Error In Their Forecasts example essay topic

802 words
"I have seen the future and it is very much like the present, only longer". says Keh log Al bran in his book The Profit. This pseudo-philosophy is actually a concise description of forecasting, the science of predicting future events. From an operational point of view, market opportunities are the driving force behind production decisions and these opportunities are compiled in the form of demand forecasting which then provides the input for planning production: process design, capacity planning, aggregate planning, scheduling, and inventory management. But why forecasting is so important for operations? In order to understand the factors of forecasting, one should imagine himself as a part of a supply chain - e.g. a factory. A factory's job is to be able to supply the market demand with lowest operating costs possible.

Forecasting in a factory plays the hardest role of knowing what to produce now in order to supply the demand in the future and containing the resources available on hand to do this. The challenge is not only to come up with the future demand and the efficient manufacturing design but also to beat the lead times in between the chains in the systems. The errors can be costly in this process. Overshooting in the forecasts will result in inventory costs in the factory, where underestimating will cause late orders, extra labor costs, missed sales opportunities, stock out costs, and even production close downs due to the lack of raw materials since not being ordered on time.

Moreover, as the variety and the lifetime cycles of the products increase, (lifetime cycles actually decrease) the process becomes even more sophisticated since now you need to know the production queues and where to stop producing a certain type in addition to the challenge of knowing the right numbers to produce. And unfortunately one should note that in reality the only certain thing about a forecast is that it will be wrong and that's why there will always be some costs. That is why the question for operations management has been the degree of error in forecasting process and the focus is to reduce the bias and deviation in the forecasts. With today's globalized world - the increased variety and the numbers, the job of forecasting is getting even tougher. As Marshall L. Fisher argues in his article of Making Supply Meet Demand in an Uncertain World; the old-popular systems like quick response programs, just in time inventory systems, manufacturing resource planning, and alike are simply not up to task.

In order to reduce the cost of manufacturing, companies started look for better strategies. The accurate response system is one of these new approaches to the forecasting process which provides a way to figure out what forecasters can and cannot predict well, and then making supply chain fast and flexible so that managers can postpone decisions about their most unpredictable items until they have some market signals 1. Accurate response system takes into account two new elements in forecasting process: missed sales opportunities plus the distinction of predictable and unpredictable products. It demands being more resourceful in using demand indicators to improve forecasts and having a system for tracking forecasting errors. In his article, Fisher gives the example of the ski-wear company, Sport Obermeyer, where the company faced costly forecasting errors despite the improvements in their system like reducing processing times for orders by a computerized system, shortening lead times by pre-positioning raw materials to a closer location, and air freight to expedite delivery. He declares that after applying the new concept of accurate response, this ski-wear company increased profits by 75%.
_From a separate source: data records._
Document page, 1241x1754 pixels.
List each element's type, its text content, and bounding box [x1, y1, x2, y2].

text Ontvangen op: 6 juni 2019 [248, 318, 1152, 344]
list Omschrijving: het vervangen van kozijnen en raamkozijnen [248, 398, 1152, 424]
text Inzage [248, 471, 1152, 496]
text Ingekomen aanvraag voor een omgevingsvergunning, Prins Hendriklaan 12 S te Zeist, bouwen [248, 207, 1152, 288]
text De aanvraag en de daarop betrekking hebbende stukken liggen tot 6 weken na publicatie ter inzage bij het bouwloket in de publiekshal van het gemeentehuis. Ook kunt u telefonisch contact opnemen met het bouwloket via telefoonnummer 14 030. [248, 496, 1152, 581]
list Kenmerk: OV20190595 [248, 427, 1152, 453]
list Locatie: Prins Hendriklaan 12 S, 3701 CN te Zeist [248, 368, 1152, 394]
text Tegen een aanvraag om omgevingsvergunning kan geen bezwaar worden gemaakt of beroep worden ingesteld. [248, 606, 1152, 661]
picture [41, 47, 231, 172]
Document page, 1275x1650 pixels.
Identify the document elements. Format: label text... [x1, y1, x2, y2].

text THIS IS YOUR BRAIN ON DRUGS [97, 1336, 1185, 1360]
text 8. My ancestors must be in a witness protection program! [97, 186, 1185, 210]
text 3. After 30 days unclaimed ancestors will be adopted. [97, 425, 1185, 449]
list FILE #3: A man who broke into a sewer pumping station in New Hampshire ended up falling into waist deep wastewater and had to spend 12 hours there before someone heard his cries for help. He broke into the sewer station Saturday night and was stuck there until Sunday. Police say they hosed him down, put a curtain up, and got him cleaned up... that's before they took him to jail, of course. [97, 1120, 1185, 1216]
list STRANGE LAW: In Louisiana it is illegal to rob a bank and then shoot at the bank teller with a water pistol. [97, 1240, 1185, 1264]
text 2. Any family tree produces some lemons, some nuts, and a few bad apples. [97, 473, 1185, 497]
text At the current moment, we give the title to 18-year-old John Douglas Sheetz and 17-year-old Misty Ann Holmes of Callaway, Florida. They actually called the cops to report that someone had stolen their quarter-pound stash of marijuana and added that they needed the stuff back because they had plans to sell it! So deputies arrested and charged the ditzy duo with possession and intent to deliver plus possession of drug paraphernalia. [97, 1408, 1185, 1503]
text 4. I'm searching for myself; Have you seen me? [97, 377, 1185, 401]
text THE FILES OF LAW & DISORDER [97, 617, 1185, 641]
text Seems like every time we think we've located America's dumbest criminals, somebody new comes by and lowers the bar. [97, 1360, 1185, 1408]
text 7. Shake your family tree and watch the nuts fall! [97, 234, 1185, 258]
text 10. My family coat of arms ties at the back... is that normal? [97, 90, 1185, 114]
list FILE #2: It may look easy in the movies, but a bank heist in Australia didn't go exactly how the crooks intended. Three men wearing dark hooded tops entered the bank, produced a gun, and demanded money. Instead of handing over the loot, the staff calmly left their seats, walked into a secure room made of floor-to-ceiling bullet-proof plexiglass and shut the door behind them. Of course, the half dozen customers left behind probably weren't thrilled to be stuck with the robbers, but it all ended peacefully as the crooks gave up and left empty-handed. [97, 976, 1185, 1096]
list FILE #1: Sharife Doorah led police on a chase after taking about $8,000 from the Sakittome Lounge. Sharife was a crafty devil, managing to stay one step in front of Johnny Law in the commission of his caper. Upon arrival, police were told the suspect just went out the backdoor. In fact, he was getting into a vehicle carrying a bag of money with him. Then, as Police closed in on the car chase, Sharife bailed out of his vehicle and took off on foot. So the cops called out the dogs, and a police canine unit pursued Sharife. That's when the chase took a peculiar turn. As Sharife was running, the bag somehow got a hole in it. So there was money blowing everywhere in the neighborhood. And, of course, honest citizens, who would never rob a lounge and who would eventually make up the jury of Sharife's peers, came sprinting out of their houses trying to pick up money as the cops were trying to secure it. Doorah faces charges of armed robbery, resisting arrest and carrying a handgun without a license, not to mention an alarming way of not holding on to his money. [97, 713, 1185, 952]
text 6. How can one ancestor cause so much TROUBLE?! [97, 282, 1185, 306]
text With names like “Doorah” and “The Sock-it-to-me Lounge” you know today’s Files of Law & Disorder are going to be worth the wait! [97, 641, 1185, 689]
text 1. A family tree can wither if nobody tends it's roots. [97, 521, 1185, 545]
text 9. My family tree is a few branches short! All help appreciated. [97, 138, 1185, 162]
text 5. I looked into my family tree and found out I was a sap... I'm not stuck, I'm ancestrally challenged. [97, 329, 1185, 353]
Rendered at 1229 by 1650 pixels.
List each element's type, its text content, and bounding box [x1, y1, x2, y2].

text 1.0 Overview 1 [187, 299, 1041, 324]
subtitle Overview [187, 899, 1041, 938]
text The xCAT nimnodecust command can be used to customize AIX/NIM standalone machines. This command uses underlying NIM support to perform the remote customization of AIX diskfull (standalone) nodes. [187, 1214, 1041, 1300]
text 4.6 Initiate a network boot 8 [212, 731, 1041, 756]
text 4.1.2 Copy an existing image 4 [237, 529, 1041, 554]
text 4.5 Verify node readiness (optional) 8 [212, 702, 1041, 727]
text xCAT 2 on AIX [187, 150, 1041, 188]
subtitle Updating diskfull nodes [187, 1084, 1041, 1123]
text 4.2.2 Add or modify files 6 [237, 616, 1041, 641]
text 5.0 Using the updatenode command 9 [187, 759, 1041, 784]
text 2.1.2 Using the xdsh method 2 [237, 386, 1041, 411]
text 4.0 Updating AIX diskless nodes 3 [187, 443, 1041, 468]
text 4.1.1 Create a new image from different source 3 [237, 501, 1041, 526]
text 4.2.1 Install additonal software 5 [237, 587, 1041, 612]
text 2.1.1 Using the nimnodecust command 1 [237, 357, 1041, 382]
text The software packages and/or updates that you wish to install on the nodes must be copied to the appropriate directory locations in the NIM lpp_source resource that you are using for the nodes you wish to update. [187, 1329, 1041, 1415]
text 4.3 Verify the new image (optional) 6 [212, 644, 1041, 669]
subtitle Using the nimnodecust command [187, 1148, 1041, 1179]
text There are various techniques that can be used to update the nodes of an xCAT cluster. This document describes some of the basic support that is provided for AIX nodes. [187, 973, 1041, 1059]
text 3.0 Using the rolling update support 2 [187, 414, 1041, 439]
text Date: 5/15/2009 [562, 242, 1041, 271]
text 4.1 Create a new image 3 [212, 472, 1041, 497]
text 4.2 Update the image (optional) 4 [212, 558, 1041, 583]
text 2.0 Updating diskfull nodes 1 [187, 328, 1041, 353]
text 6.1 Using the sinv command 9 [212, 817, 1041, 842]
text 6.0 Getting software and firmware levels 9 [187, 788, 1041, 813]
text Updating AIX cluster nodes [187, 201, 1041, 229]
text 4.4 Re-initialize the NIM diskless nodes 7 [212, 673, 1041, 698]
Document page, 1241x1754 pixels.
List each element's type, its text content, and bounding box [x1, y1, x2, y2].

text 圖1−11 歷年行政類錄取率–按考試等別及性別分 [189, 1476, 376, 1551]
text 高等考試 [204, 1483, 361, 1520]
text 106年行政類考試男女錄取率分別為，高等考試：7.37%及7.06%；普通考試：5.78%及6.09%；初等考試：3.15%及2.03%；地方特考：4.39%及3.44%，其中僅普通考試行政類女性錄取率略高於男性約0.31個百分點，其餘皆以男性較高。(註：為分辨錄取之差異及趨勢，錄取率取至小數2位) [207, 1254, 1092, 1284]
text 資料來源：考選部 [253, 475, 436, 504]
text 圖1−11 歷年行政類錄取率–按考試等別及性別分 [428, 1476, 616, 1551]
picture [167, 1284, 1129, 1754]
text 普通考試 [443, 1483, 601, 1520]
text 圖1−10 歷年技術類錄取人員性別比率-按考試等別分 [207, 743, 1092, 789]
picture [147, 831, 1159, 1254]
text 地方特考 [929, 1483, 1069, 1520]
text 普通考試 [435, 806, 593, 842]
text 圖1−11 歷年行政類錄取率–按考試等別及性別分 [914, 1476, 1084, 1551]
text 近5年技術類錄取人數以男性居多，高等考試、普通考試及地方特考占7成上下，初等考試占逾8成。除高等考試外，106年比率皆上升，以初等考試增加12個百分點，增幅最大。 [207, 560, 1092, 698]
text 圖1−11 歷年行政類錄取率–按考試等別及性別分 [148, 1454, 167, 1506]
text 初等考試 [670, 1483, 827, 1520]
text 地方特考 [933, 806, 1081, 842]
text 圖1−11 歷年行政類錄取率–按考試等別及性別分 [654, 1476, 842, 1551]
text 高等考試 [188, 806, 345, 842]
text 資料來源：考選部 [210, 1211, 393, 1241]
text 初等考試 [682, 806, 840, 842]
The company convened a panel of experts to make independent forecasts and used the variance in different predictions to measure the accuracy of the forecasts where past demand data is not available. After gathering the data, they manufactured the products that demand forecasts showed accuracy early in the season to leave space for the unpredictable ones during the peak season of winter. This helped the company reducing the markdown and stock out costs. Additionally, the company assessed their lost sales in their historical order data to improve the forecast and better evaluate the cost of insufficient inventory. Basically what Sport Obermeyer did was to accept the challenge of reducing error in their forecasts instead of blaming the forecast doing a poor job predicting future.

The road to success in today's world is first to understand the importance of forecasting than accepting the fact of prediction never being perfect and then trying to reduce these errors by monitoring the process. As Fisher also states, "contrary to what many believe, market uncertainty is a manageable risk".

Bibliography

Schroeder, G.R. Operations Management: Contemporary Concepts and Cases. McGraw-Hill, New York, NY. Fisher, L.M., Hammond, J.H., Obermeyer R.W., Raman A. Making Supply Meet Demand In An Uncertain World. Harvard Business Review, May-June 1994.